3. Für den Fall der Aufhebung der angefochtenen Gesetzesbestimmungen hätte der (dann) letzte Satz des §1 Abs2 PKG somit den Wortlaut:

"Die von einer Pensionskasse auszuzahlenden Pensionen dürfen abgefunden werden."

3.1. Wie die Z1 und 2 des §1 Abs2 PKG zeigen, lässt der nach Auffassung der antragstellenden Abgeordneten verfassungswidrige vierte Satz des §1 Abs2 PKG ausschließlich die Abfindung bereits angefallener Eigenpensionen (Z1) sowie von angefallenen Hinterbliebenenpensionen (Z2) zu. Der Antrag intendiert, durch Aufhebung der angefochtenen Teile des §1 Abs2 PKG zunächst die ausnahmsweise Zulassung der Abfindung angefallener Pensionszahlungen in den Regelfall zu verkehren. Dieses Ergebnis des Gesetzesprüfungsverfahrens würde jedoch dem vom Gesetzgeber festgelegten System des Pensionskassenrechts im hier maßgebenden Zusammenhang einen völlig veränderten Inhalt geben.

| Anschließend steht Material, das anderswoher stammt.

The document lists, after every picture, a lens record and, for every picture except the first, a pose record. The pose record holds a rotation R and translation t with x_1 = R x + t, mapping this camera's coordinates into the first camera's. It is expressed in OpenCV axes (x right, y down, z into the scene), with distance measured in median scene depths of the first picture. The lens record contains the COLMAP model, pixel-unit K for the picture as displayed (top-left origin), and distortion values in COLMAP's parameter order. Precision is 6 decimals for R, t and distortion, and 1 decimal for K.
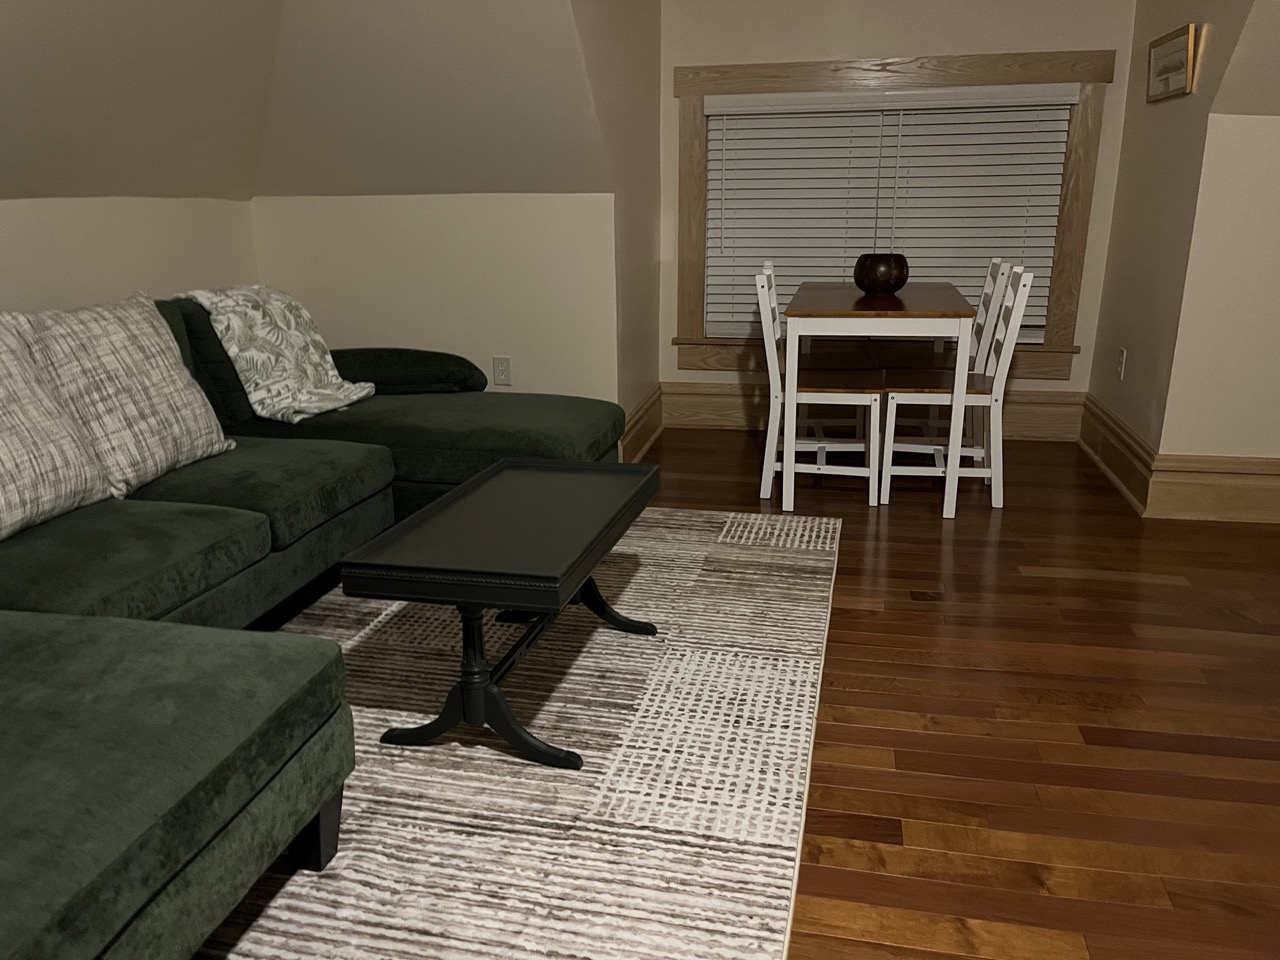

Eine derart tiefgreifende Umgestaltung der Rechtslage steht dem Verfassungsgerichtshof nach der oben zitierten Rechtsprechung auch in einem von Abgeordneten eingeleiteten Gesetzesprüfungsverfahren aber nicht zu.

3.2. Soweit aber die antragstellenden Abgeordneten eine Regelung über die Zulässigkeit des vorzeitigen Ausscheidens von Anwartschaftsberechtigten aus einer Pensionskasse bzw. über den Wechsel Anwartschaftsberechtigter zu einer anderen Pensionskasse im Gesetz vermissen, würde diese behauptete Verfassungswidrigkeit durch die Aufhebung bloß des nur die Abfindung von Pensionszahlungen regelnden §1 Abs2 PKG nicht beseitigt.

4. Der Antrag war daher deshalb, weil die Aufhebung des §1 Abs2 PKG im beantragten Umfang teils zu einem völlig veränderten Inhalt, teils nicht zur Beseitigung der behaupteten Verfassungswidrigkeit führen würde, als unzulässig zurückzuweisen.

5. Dies konnte in sinngemäßer Anwendung des §19 Abs3 Z2 litc VfGG und gemäß §19 Abs3 Z2 lite sowie Abs4 erster Satz VfGG ohne weiteres Verfahren in nichtöffentlicher Sitzung beschlossen werden.